In the years that followed, I took my life down an admittedly self-destructive path. I used a lot of destructive coping mechanisms, because I hadn’t yet learned healthy ways to cope. The depression interfered with my work, with school, and with a lot of my relationships. The situation eventually became serious enough that I needed to take time off from my normal life to pursue a more involved treatment program. This Intensive Outpatient Program (IOP) saved my life and began my recovery journey. When I reemerged on the other side, I was a blank slate. I was no longer depressed, but I had to rediscover who I was, what I liked to do, and regain my sense of identity. Around the same time, a colleague of mine had become bakery supervisor at the place I worked. Having noticed my interest in baking earlier, he asked me if I wanted to become a baker there. This was my first job in food service, and I loved it. At the time I wasn’t exactly sure why, I just knew it beat being a cashier in the front. After that job I got my first job as a cook, but it wasn’t until the next cooking job after that first one that I figured out why I enjoyed it so much. I had spent years being self-destructive, but now I got to spend my time being creative. Not just creating for the sake of it, but creating things that can bring joy to others.

Starting to see myself as a creative force rather than a destructive force was a huge game-changer for me.
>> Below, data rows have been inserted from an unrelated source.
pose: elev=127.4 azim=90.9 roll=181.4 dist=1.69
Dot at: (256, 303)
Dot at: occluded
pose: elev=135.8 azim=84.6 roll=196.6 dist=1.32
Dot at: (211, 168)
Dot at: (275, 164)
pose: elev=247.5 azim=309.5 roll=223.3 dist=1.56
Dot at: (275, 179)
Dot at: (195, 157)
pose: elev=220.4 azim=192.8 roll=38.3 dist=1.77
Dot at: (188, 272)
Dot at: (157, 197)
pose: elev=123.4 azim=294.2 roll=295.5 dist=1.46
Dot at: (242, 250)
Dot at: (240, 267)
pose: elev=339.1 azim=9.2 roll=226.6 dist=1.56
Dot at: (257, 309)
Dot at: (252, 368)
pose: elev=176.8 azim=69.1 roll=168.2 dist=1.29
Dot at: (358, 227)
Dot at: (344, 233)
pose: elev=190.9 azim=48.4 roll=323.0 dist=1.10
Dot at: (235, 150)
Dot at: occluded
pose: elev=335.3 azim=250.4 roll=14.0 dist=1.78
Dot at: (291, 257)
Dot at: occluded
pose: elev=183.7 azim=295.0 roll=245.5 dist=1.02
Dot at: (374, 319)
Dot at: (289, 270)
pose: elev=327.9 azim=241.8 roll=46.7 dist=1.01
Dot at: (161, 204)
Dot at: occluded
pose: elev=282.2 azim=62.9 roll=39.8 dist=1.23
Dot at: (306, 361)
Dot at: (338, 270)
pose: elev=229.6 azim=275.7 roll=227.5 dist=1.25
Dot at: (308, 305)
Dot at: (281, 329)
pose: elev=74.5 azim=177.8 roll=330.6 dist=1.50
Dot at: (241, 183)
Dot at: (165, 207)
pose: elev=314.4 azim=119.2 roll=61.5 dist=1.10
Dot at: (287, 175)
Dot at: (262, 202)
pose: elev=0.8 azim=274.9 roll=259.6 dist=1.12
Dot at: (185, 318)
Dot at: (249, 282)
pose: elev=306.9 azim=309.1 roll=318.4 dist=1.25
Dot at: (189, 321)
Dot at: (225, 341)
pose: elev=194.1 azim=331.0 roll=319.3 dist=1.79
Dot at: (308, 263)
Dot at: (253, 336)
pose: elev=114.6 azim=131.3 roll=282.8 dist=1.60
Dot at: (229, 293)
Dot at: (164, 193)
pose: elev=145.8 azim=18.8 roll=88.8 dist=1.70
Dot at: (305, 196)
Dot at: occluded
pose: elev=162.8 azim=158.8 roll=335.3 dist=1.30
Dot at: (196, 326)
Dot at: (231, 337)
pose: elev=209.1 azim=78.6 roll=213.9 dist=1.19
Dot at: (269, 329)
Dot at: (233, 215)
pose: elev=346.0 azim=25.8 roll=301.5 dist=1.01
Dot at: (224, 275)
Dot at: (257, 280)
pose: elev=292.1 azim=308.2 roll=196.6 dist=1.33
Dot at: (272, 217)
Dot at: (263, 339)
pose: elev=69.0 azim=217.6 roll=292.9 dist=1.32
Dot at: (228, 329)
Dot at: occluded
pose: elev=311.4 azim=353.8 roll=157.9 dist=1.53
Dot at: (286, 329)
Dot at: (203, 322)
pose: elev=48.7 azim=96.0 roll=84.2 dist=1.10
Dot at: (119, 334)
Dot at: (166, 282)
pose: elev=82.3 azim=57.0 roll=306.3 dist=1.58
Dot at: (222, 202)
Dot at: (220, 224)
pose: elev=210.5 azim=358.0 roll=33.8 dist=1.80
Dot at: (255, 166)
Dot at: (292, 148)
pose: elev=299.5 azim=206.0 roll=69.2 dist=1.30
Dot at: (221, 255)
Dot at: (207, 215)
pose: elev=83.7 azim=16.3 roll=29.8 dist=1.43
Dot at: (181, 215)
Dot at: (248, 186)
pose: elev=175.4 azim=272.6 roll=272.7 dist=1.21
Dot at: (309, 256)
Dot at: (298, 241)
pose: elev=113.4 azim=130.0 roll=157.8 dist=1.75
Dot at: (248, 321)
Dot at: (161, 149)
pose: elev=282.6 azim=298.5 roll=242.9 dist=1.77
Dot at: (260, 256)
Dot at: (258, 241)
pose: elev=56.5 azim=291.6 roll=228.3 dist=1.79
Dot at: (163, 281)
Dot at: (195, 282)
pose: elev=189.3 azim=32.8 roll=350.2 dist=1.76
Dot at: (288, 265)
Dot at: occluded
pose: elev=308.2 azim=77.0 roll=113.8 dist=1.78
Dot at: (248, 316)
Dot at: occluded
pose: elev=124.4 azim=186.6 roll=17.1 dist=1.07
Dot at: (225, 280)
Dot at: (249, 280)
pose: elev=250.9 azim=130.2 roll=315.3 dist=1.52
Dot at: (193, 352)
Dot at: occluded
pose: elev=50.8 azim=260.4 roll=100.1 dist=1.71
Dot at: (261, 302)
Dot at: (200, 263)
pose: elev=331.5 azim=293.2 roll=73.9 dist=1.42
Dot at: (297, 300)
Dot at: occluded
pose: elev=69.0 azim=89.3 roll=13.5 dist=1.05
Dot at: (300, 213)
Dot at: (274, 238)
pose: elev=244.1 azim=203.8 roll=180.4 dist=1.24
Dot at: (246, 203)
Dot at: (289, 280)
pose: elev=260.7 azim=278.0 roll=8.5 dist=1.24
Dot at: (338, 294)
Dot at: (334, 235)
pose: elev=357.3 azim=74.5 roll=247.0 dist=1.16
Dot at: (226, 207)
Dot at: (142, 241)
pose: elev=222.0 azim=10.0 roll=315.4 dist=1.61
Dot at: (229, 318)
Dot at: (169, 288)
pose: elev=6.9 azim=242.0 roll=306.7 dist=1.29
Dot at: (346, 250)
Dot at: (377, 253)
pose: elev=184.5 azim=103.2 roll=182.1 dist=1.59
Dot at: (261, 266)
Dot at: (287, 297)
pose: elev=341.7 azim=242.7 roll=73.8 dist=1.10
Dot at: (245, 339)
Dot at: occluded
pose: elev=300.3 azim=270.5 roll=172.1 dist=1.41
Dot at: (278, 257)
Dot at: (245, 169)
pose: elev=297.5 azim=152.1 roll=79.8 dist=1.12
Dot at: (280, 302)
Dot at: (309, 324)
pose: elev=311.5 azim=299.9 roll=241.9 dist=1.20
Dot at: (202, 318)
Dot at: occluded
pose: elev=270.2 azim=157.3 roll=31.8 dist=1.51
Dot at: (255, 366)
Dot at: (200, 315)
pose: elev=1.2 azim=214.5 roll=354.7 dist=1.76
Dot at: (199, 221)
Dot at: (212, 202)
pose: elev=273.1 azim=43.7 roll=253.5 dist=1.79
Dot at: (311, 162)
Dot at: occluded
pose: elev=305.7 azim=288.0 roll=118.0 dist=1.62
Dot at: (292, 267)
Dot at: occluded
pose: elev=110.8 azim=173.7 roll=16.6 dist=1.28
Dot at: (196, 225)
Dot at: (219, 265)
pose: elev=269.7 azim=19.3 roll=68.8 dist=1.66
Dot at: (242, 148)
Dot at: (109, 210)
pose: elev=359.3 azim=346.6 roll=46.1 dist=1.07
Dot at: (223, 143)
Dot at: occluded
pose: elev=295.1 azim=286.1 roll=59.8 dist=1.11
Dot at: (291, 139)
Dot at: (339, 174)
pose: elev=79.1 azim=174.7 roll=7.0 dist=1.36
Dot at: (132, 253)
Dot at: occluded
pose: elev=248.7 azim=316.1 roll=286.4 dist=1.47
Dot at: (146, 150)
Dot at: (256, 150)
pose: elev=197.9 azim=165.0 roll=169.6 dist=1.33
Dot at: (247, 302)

Cooking not only gave me a sense of identity, it became a vehicle for showing other people love, bringing them comfort, or making their day. I find the smile on people’s faces after tasting something delicious powerful. And harnessing that to be a positive force in the world gave my life new purpose.

I share all of this with you now because the feelings many of us are experiencing during this pandemic are feelings I have dealt with most of my life. So that’s why I’m sharing with you: Cooking is good for your mental health. In the past few weeks, cooking has helped me just as it has in the past- I spend an hour creating something I’ve never made before, losing myself in the scents and tastes as I explore new depths to more complex flavors. It is the opportunity to forget everything going on in the world around me, take control of my kitchen, and focus only on creating something that tastes good. It doesn’t matter if your cooking is ‘good’ or ‘bad,’ what matters is the time you are taking to care for yourself. For me, it is an escape. But it’s also something that I can give to others, to care for them and offer them a brief escape into something delicious. I bake cookies for my downstairs neighbor, who is working from home alone in her apartment every day, so she doesn’t feel so isolated- maybe she even smiles. I make my sister’s favorite food for dinner just to see the stress fall from her face for at least an hour- maybe it even makes her day. Even in these dark times we are facing now, there is still light to be found: you only need to start looking in your kitchen.